(1.) THE workmen of the Dandakaranya Project through two registered unions being the Rehabilitation Employees' Union and the Dandakaranya Shramik Sangh are the petitioners challenging the decision of the Union Government conveyed under Annexure 5 that the Industrial Disputes Act, 1947, does not apply to any of the departments of the project. According to the petitioners the president of one of the unions was informed in January, 1969, by the Regional Labour Commissioner (Central), Bhubaneswar (opposite party No. 4) that the appropriate Government in respect of the project is the State Government and as such for conciliation and claim for other reliefs under the Industrial Disputes Act, the machinery of the State Government has to be moved Annexure 1. In May, 1969, the same authority informed the said union.-On being taken up with the higher authorities the matter was re-examined and it has now been decided that since the Dandakaranya Development Project is a departmental undertaking and all labour in that Project is employed departmentally by the Project Authorities who are directly under the control of Ministry of Labour. Employment and Rehabilitation, the industry carried on by the Dandakaranya Project would be an 'industry' carried on by or under the authority of the Central Government and that the 'appropriate Government' for the purpose of the Industrial Disputes Act, 1947, would be the Central Government. (Annexure 2) The State machinery had been moved in the matter during the time lag between Annexurts 1 and 2. In Annexure 3 dated 25th July, 1969, the Assistant Labour Commissioner, Jeypore, forwarded certain complaints of the employees of the project to the Regional Labor Commissioner (Central) for disposal in view of Annexure 2. Ultimately under Annexure 5, the decision was communicated that the Act has no application to the entire project or units under it. In this application the petitioners pray for issue of a writ of certiorari to quash the decision of the Central Government that the Industrial Disputes Act has no application and to direct the opposite party No. 5 (the State of Orissa) to make the conciliation machinery available for disputes between the petitioners and the Management of the project in accordance with law.

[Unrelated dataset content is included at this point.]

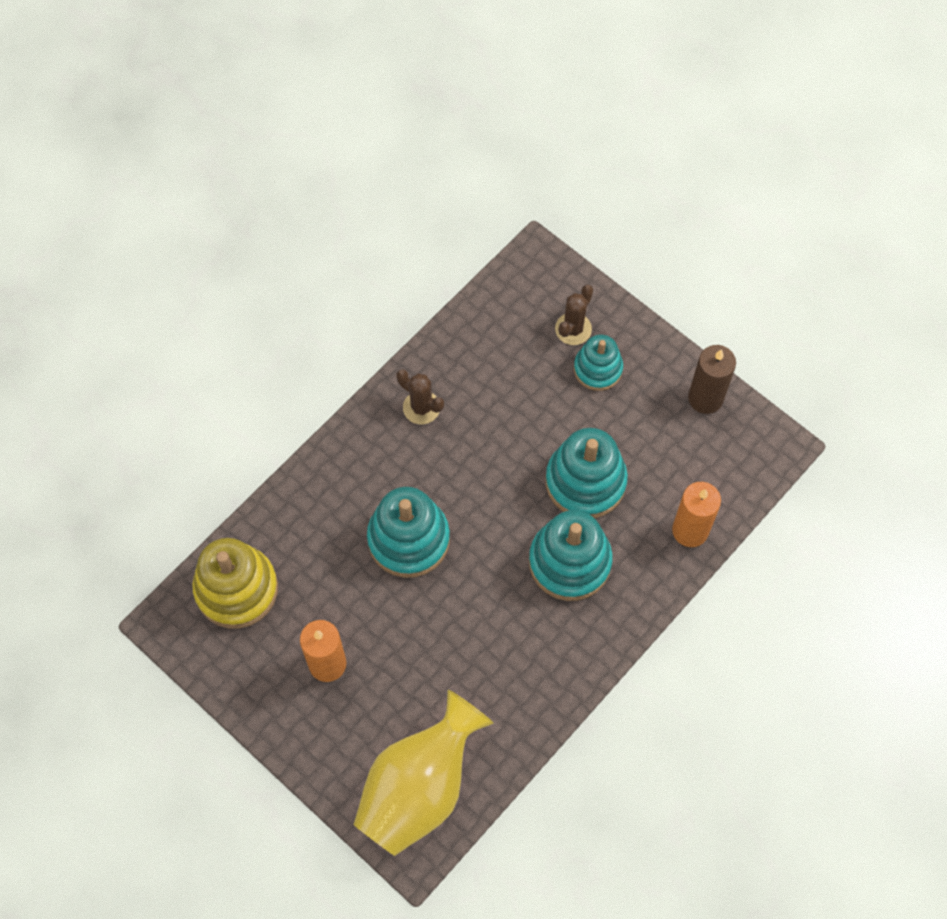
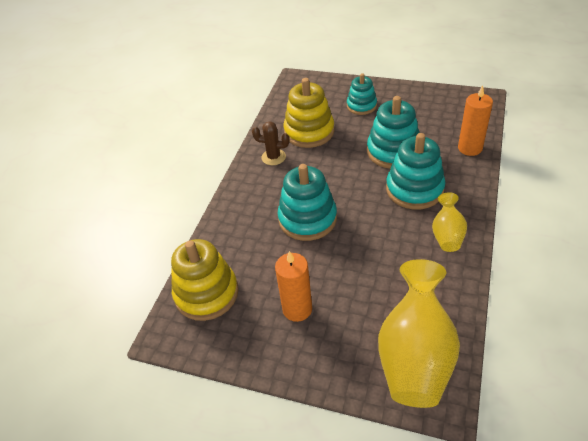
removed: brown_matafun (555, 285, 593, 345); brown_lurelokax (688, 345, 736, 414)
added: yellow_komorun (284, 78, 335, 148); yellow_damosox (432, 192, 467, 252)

(2.) IN the counter-affidavit of the Union Government and its officers, it has been contended thatthe project isnot an "industry" within the definition of Section 2 (j)of the Industrial Disputes Act and the earlier view based upon the Supreme Court decision in the case of the State of Bombay v. Hospital Mazdoor Sabha (supra) having been reviewed later by the Supreme Court, the Government took the decision that the said Act has no application to the project.
(3.) THE Dandakaranya Project came into existence in terms of the Government of India Resolution' dated 12th September, 1958, Annexure 6, for the avowed purpose of effective and expeditious execution of the schemes to replace displaced persons from East Pakistan in Dandakaranya and for the integrated development of the area with particular regard to the promotion of the interests of the area's tribal population. The sphere of activity has been confined to the districts of Bastar in Madhya Pradesh and Koraput in Orissa. While the petitioners conterd that the project or at least some of the units under it would constitute "industry" the opposite parties have taken the stand that the tests indicated by the Supreme Court in a series of cases when applied to this case would clearly show that the project or no unit under it is "industry".